*** Extracted information ***
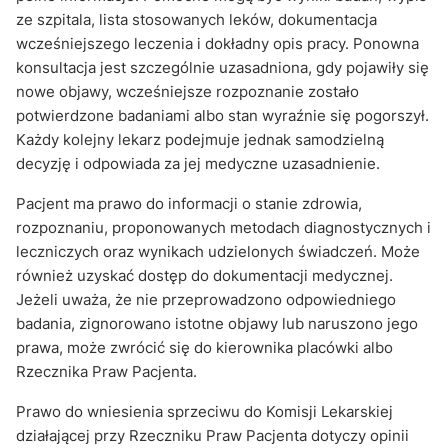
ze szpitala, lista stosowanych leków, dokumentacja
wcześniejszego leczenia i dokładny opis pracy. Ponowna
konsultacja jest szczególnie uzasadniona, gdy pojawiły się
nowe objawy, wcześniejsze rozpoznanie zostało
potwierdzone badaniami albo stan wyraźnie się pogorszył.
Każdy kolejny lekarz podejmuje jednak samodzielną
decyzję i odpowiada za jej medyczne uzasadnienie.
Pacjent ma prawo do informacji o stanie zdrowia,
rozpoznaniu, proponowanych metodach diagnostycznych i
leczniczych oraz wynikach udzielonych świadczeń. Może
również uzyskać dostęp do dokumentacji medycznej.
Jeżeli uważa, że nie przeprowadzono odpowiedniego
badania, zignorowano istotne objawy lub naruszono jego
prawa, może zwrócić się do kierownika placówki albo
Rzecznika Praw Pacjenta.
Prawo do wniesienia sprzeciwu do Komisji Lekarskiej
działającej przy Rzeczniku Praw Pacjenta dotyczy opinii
*** End of Extracted information ***
*** Extracted information ***
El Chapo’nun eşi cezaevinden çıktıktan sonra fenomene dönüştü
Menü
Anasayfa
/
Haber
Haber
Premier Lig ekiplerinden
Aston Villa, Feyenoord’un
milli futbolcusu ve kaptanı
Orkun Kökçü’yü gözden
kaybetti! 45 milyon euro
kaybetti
*** End of Extracted information ***
Pull out each line above that contains the word "albo", matching case exactly.

* Solved problem
potwierdzone badaniami albo stan wyraźnie się pogorszył.
prawa, może zwrócić się do kierownika placówki albo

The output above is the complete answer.